Investors were embracing Iger's forecast as a reason to buy shares in a stock that is trading at its lowest valuation in almost four years. Disney had lost 19% over the past year as of Thursday as sentiment on the company waned due to subscriber losses at ESPN, the very popular sports network, and uneven performance at its film and theme parks.

But after explaining that Disney expects its fiscal 2017 earnings, which begin in the current quarter, to generate "modest growth," Iger said an ambitious slate of Marvel films, two Star Wars releases and additional movies from Pixar and Disney Animation will fuel growth at its studios, as well as in the company's all-important consumer products unit starting in about a year. 

"With modest growth due to some comparability factors that [CFO Christine McCarthy] will detail, fiscal 2017 will be an anomaly in our growth trajectory," Iger told listeners on the company's investor conference call. "We fully expect to return to more robust growth in fiscal 2018 and beyond."

Iger's focus on Disney's future was a stark contrast to the company's earnings for the September quarter, the last of its fiscal 2016 year.

The results revealed that ESPN remains in a four-year trend of declining subscribers, a reality that weighed on advertising sales at its networks, which includes ABC. Additionally, Disney's film studios and theme parks reported falling earnings, units that in previous quarters had cushioned the blow of sluggish numbers from its cable-TV properties.

For the quarter ended Sept. 30, Disney said earnings totaled $1.10 a share, a 16% increase from the same period a year ago but well below the $1.16 The Street anticipated.

Disney reported $13.1 billion in fourth-quarter revenue that missed the $13.5 billion forecast by analysts, according to a compilation by Thomson Reuters. The quarter had one less week than the quarter a year earlier, the company said.

For its full year, Disney reported adjusted earnings of $5.73 a share, a 17% increase that trailed the consensus forecast of $6.04 a share. Its revenues increased by 6% for the year, to $55.6 billion, which trailed the $58.3 billion that The Street expected.

The company's shares, which have fallen by about 8% this year, after hitting an all-time high last year, fell by 2.5% in after-hours trading before recovering when Disney executives talked of "robust growth" next year that will include another Star Wars movie.

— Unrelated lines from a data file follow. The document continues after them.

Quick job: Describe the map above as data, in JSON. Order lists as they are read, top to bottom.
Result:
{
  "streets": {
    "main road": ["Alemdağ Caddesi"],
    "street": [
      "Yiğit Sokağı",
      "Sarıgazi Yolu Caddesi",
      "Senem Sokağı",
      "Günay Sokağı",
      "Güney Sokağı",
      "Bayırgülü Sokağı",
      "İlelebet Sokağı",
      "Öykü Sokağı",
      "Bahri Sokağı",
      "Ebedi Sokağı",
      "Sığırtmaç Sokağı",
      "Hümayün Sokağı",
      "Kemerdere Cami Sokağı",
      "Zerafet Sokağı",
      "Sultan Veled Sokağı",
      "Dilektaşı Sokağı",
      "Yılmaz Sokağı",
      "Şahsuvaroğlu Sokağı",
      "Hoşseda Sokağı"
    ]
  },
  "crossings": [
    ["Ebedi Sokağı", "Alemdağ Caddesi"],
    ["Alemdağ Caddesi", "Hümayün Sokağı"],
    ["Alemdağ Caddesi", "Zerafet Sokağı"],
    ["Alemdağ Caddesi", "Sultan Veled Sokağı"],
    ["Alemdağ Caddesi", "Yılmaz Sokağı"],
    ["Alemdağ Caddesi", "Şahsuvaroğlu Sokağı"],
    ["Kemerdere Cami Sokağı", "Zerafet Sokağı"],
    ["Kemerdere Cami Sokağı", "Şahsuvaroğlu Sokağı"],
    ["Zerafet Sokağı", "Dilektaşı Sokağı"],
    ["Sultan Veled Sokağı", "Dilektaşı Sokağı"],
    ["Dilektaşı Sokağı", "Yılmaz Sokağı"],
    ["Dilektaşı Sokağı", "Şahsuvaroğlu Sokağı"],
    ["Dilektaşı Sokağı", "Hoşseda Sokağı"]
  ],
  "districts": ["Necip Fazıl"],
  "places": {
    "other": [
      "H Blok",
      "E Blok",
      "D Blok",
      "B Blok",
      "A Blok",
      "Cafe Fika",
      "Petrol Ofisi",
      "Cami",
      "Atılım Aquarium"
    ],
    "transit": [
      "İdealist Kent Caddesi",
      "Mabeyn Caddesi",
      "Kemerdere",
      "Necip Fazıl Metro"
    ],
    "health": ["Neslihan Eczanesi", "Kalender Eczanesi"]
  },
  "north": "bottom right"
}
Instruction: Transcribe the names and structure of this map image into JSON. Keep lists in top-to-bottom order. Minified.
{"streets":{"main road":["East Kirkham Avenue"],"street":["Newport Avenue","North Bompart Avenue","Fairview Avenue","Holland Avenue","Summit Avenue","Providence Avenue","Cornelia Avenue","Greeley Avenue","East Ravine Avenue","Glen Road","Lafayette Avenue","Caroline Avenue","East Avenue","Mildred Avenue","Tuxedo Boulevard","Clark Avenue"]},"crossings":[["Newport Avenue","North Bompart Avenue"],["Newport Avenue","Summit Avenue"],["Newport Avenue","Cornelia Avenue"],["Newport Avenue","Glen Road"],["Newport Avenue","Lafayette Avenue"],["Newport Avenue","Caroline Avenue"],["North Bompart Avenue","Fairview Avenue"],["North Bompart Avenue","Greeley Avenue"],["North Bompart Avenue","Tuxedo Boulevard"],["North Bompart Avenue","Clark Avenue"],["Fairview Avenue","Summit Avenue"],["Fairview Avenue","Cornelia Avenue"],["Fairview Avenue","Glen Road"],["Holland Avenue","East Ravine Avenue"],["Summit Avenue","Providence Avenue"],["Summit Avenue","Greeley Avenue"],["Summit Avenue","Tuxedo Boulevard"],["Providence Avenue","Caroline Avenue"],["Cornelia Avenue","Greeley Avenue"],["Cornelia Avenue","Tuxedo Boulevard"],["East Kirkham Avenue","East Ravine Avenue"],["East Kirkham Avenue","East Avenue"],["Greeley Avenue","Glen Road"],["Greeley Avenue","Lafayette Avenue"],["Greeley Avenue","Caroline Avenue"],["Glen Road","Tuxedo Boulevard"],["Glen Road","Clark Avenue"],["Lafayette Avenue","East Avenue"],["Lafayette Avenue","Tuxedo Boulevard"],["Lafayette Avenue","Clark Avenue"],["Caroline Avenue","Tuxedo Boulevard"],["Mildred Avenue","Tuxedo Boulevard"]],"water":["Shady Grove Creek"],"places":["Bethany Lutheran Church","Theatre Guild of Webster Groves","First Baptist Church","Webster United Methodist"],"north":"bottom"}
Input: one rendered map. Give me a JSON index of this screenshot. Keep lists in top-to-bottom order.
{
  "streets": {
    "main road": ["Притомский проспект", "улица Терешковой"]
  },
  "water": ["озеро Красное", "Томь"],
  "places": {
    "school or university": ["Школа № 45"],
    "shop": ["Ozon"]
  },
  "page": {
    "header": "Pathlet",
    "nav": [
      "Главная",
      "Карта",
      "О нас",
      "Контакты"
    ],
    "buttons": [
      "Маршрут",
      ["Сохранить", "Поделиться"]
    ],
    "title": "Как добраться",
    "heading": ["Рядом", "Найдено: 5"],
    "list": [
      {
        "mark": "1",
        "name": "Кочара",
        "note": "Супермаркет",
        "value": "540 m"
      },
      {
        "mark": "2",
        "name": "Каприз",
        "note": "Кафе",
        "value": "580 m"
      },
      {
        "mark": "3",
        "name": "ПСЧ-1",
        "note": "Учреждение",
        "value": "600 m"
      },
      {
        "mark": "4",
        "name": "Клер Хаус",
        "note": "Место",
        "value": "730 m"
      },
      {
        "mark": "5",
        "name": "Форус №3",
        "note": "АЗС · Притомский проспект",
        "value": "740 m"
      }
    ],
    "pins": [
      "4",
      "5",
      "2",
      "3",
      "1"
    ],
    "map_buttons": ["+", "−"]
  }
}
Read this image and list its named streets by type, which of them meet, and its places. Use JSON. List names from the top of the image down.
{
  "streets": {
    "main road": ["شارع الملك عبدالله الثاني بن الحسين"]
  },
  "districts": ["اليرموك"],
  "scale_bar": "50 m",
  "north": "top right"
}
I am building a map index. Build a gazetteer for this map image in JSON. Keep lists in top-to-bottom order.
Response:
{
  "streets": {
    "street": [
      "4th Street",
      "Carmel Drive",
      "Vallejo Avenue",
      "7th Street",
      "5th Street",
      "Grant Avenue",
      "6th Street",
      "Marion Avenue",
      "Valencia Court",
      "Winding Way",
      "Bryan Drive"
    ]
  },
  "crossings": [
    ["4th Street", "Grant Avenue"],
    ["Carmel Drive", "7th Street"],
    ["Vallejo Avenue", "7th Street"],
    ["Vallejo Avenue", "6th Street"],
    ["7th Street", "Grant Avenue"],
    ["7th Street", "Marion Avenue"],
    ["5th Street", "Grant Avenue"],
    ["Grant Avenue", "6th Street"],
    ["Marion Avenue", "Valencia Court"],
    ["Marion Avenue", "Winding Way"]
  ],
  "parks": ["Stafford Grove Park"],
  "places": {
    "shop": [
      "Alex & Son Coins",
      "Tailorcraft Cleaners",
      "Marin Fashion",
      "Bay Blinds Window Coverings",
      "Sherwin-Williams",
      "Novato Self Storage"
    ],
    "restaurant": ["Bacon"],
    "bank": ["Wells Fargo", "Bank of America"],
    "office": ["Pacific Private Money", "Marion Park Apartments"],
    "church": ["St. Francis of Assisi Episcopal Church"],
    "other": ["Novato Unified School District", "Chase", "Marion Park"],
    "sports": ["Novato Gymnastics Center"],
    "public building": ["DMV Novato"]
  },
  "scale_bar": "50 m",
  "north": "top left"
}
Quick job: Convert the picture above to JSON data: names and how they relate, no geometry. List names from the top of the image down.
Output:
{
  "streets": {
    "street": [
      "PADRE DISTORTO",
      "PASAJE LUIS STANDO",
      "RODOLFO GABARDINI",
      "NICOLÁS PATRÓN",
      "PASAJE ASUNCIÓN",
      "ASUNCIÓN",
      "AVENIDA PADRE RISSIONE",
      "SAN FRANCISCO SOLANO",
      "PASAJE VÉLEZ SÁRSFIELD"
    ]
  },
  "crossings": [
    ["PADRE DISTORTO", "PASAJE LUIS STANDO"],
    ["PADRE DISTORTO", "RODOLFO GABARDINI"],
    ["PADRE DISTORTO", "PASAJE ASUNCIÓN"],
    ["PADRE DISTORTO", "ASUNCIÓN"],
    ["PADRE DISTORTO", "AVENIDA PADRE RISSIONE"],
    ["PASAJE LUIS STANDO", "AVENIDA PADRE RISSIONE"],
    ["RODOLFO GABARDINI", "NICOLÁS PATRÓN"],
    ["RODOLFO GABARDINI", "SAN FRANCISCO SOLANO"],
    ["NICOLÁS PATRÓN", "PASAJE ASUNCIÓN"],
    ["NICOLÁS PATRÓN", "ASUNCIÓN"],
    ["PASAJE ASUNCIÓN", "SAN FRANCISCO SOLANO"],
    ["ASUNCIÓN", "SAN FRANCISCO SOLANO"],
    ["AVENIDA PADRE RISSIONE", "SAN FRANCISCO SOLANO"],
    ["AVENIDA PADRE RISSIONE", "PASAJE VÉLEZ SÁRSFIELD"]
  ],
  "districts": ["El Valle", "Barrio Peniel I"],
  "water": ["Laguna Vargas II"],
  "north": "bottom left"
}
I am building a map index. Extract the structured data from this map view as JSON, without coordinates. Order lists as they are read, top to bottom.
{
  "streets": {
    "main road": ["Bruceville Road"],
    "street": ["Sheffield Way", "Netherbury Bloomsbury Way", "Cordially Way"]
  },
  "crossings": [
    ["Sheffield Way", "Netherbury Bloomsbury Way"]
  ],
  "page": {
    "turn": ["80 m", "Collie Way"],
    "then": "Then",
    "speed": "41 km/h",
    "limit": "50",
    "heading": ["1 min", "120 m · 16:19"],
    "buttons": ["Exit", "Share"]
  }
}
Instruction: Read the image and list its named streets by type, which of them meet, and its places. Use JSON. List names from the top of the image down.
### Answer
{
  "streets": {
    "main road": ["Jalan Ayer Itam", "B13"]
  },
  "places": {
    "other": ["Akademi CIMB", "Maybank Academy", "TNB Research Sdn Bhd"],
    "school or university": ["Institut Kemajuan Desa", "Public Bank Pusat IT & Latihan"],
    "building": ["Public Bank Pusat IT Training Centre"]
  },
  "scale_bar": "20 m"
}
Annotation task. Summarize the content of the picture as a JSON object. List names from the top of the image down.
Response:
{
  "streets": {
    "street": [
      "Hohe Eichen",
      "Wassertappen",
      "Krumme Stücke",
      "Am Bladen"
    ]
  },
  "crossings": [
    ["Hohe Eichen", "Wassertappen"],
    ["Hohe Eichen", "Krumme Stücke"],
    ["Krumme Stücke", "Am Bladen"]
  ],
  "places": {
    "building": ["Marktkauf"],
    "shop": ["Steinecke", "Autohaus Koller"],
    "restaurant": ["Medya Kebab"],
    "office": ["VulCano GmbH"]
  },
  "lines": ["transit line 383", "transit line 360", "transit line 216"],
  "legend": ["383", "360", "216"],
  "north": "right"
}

The stock was up by nearly 3% after the call. 

Disney acknowledged that its cable TV unit, which provides about 42% of its operating earnings, suffered from a decline in subscribers, which it said was partially offset by contractual rate increases in the amounts that cable and satellite operators pay to carry it. But reduced subscriber numbers took its toll on the affiliate numbers, the company added.

Revenue at Disney's media networks unit, which also includes its ABC television network, declined by 3% for the quarter and operating income declined by 8%.

The company's red-hot studio, which this year leads Hollywood with a 23.7% market share on the strength of blockbusters like Finding Dory and Captain America: Civil War, failed to offset the lower cable numbers with earnings that fell by 28% on weak results from its films Pete's Dragon and Queen of Katwe. Finding Dory, released in June, continued to play strongly into the quarter, according to the movie site Box Office Mojo.

A new source of concern for Disney may be its iconic theme parks, which account for about 30% of the company's overall revenues. For the second straight quarter the company noted a decline in domestic attendance, with the numbers of guests down at its Disneyland Resort and park in Anaheim, Calif. Attendance also dropped at the company's Disneyland Paris resort and at its park in Hong Kong.

Revenue at the parks increased by a scant 1% in the quarter, and operating income fell by 4%, the company said.

This article is commentary by an independent contributor. At the time of publication, the author held  positions in Disney and Thomson Reuters.